What lines in the data below mention the string "الأساتذة"? Copy them out.
-- Provided information follows --
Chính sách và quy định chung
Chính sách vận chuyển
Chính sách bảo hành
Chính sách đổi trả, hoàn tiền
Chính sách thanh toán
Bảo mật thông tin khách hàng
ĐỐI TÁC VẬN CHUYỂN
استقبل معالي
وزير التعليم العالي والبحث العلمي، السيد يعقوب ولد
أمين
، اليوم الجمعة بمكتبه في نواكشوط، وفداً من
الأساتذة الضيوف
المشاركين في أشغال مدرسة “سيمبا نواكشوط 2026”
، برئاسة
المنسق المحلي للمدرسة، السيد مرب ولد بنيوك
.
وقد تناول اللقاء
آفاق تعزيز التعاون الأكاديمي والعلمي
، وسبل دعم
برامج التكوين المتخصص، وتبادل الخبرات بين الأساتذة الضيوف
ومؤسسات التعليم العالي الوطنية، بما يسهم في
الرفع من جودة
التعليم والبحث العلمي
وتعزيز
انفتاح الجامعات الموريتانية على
-- Provided information concluded --
-- Provided information follows --
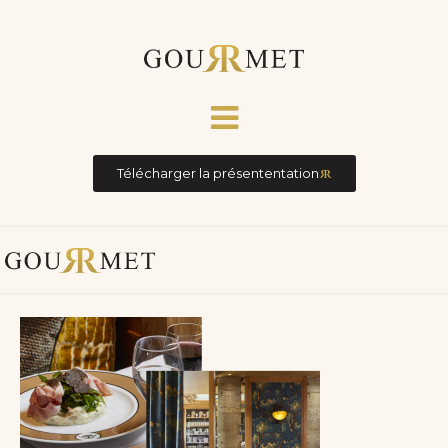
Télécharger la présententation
-- Provided information concluded --
**Exercise answer:**
الأساتذة الضيوف
برامج التكوين المتخصص، وتبادل الخبرات بين الأساتذة الضيوف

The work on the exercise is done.